The Interpretation of Dreams Memory and the Past Quotes

How we cite our quotes: (Chapter.Section.Paragraph)

Quote #4

If I examine my own experience on the subject of the origin of the elements included in the content of dream, I must begin with an assertion that in every dream it is possible to find a point of contact with the experiences of the previous day. This view is confirmed by every dream I look into, whether my own or anyone else's. (5.2.1)

For Freud, an intriguing characteristic of dreams is that they always seem to incorporate a very recent memory—an experience from the day before the dream—but they also combine this memory with others from any moment whatsoever in the dreamer's life. As Freud says later in the book: "Dreams can select their material from any part of the dreamer's life, provided only that there is a train of thought linking the experience of the dream-day (the 'recent' impressions) with the earlier ones" (5.2.5).

Quote #5

It was distressing to me to think that some of the premises which underlay my psychological explanations of the psychoneuroses were bound to excite skepticism and laughter when they were first met with. For instance, I had been driven to assume that impressions from the second year of life, and sometimes even from the first, left a lasting trace on the emotional life of those who were later to fall ill, and that these impressions—though distorted and exaggerated in many ways by the memory—might constitute the first and deepest foundation for hysterical symptoms. (6.8.45)

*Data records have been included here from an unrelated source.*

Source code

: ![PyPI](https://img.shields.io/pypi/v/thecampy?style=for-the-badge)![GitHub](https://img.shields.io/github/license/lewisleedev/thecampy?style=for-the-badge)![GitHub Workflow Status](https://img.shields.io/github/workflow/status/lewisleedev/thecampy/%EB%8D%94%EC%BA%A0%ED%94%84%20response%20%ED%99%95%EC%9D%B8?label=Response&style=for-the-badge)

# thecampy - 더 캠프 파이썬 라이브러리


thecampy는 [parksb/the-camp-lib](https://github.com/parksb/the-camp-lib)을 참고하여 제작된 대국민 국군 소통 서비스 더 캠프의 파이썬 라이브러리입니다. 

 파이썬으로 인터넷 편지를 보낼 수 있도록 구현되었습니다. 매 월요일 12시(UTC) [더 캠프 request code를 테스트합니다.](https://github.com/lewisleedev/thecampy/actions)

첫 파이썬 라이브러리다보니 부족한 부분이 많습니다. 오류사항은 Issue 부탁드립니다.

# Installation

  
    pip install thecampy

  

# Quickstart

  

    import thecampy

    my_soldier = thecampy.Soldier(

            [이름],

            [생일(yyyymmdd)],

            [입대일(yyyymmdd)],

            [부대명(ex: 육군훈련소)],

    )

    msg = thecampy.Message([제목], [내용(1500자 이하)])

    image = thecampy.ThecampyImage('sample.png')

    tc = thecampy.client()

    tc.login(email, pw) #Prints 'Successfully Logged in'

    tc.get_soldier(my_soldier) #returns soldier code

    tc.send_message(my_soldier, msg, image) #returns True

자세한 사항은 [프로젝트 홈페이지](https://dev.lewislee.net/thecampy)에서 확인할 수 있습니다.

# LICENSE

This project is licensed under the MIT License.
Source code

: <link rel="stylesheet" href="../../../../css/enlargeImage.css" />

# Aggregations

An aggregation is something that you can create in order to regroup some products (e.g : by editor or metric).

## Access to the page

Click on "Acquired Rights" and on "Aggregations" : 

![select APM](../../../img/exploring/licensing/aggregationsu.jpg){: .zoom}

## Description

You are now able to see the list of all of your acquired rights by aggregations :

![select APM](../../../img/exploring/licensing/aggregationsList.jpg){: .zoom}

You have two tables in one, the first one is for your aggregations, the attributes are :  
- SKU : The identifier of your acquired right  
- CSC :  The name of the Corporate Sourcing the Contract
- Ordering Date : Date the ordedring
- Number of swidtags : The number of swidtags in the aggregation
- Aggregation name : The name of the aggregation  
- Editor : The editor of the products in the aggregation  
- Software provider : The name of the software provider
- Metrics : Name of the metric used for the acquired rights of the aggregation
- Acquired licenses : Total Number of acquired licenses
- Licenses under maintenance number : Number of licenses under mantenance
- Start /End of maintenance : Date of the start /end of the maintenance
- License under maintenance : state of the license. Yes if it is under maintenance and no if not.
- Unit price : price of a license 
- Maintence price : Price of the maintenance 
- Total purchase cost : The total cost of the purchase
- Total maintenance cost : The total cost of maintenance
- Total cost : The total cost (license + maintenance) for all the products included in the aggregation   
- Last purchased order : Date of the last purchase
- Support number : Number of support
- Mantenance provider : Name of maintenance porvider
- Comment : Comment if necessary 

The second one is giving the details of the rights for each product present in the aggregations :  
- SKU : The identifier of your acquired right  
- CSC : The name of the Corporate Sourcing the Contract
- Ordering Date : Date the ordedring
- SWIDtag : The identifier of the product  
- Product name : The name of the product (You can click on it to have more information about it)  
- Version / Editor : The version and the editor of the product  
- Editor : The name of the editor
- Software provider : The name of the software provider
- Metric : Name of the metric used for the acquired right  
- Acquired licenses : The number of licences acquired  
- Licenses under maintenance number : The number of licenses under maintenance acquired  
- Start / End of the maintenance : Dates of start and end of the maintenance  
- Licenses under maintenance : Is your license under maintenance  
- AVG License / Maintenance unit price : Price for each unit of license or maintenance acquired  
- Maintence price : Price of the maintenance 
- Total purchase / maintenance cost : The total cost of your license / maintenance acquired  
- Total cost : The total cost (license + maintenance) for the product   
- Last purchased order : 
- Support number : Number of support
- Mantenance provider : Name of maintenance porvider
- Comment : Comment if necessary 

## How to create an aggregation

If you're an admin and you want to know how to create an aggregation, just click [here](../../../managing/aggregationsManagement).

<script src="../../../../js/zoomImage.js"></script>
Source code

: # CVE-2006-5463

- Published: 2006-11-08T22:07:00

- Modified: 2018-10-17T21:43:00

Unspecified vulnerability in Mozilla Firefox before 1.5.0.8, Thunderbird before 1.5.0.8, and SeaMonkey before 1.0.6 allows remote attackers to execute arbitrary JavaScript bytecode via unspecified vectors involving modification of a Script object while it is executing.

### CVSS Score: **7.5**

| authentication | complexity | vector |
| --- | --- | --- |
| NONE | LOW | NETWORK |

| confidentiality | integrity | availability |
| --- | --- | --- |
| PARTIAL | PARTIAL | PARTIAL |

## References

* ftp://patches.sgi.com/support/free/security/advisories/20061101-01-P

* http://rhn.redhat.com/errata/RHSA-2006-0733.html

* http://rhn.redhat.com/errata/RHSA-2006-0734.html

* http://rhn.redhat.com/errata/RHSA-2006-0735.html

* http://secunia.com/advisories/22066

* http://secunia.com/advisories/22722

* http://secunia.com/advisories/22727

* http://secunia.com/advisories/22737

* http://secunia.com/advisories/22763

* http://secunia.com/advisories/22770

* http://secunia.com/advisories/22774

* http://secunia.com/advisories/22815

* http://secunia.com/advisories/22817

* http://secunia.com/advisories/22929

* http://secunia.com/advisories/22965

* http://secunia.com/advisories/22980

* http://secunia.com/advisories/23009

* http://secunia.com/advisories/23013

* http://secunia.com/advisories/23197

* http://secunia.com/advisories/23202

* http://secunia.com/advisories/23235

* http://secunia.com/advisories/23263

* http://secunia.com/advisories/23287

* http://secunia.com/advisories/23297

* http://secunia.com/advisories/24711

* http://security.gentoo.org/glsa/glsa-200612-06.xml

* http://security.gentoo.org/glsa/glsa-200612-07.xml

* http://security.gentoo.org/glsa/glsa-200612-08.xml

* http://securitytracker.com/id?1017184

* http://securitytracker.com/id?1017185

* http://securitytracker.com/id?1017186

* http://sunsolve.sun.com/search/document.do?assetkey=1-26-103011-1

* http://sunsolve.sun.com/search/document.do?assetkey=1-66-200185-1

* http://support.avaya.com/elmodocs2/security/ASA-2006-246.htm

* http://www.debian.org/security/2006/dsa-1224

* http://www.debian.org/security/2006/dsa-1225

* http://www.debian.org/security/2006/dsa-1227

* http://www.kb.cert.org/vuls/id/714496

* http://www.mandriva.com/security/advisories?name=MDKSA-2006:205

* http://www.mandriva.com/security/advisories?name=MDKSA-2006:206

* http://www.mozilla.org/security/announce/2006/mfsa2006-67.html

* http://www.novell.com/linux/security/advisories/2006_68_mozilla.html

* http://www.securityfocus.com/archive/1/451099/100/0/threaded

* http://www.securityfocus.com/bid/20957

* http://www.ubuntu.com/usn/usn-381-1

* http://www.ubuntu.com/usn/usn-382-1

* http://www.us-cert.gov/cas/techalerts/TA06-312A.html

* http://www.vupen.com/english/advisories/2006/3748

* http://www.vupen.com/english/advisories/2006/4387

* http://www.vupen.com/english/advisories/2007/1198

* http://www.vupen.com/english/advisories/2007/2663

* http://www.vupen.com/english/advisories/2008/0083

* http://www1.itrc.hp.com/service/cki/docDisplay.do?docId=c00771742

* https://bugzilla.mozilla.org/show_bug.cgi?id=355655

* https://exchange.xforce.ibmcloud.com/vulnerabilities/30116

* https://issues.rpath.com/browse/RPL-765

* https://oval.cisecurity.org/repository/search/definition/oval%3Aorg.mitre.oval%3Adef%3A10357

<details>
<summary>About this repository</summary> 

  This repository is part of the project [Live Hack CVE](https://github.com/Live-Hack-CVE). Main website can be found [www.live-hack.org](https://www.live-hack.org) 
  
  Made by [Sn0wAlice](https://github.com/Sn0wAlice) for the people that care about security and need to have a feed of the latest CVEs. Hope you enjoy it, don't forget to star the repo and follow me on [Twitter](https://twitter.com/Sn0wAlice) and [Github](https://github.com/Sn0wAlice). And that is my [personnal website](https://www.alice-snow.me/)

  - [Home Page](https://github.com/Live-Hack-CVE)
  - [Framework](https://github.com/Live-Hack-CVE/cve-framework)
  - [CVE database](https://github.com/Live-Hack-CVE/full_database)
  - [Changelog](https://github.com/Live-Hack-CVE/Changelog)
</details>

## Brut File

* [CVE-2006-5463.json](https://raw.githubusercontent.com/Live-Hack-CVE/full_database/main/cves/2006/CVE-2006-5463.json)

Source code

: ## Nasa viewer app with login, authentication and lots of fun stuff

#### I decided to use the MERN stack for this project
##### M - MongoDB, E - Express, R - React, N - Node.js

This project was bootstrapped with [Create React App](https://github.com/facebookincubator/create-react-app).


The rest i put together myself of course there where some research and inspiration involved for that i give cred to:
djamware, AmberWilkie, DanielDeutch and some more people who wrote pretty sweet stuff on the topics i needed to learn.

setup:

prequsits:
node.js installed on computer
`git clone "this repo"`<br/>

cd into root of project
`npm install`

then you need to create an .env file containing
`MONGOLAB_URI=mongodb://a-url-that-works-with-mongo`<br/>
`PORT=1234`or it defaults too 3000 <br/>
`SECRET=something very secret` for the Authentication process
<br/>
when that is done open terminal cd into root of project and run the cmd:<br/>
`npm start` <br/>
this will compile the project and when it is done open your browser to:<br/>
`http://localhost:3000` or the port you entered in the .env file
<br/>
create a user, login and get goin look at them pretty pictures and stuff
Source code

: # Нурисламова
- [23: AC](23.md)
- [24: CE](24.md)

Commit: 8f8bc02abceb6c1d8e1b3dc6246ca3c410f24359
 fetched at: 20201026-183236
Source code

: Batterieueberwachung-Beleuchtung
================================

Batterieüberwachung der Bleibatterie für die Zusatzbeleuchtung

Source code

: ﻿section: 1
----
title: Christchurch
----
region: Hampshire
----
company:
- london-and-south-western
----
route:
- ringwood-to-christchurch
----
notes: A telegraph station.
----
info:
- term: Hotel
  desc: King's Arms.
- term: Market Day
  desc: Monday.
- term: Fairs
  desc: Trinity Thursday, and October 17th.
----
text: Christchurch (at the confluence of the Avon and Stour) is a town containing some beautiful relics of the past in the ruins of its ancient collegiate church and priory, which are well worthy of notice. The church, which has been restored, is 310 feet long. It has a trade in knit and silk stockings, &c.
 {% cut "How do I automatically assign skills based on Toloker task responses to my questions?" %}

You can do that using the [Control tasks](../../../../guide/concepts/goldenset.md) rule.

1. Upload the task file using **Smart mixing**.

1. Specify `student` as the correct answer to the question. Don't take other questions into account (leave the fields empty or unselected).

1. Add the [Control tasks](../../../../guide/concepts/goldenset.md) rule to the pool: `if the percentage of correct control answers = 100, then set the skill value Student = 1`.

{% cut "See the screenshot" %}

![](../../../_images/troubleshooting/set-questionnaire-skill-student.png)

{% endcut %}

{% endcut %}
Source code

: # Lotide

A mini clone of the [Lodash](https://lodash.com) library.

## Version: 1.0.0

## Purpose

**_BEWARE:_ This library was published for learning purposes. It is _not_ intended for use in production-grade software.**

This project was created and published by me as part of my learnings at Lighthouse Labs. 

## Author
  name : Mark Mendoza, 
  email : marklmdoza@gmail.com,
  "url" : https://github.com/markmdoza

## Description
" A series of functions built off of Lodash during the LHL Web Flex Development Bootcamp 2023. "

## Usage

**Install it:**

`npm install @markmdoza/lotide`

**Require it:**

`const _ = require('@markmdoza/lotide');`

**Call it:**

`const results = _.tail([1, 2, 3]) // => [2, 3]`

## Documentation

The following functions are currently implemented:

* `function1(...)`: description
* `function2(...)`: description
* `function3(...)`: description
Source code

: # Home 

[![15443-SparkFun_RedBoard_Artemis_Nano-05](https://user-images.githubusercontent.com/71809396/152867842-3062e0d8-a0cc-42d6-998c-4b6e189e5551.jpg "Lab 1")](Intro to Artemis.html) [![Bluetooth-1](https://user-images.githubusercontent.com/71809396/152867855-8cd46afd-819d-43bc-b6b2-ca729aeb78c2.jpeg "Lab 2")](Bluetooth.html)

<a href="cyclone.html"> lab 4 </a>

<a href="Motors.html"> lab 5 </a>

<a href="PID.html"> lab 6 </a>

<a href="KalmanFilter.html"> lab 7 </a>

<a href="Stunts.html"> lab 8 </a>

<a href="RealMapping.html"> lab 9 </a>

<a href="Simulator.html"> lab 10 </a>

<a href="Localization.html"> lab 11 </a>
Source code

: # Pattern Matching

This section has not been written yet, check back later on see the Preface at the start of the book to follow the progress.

Lots of people today take it for granted that our experiences in infancy and early childhood shape us for life, but in Freud's day, this concept was still fairly new. Freud felt sure that infantile and early childhood experiences were often at the root of his patients' illnesses, but he also knew that he was asking his contemporaries to make radical changes in the way they understood memory and the past.

Quote #6

Patients, to whom I explained this at some appropriate moment, used to parody this newly-gained knowledge by declaring that they were ready to look for recollections dating from a time at which they were not yet alive. (6.8.45)

Clearly, Freud had his work cut out for him when it came to convincing his patients that experiences from their infancies and early childhoods were still wreaking havoc on their lives.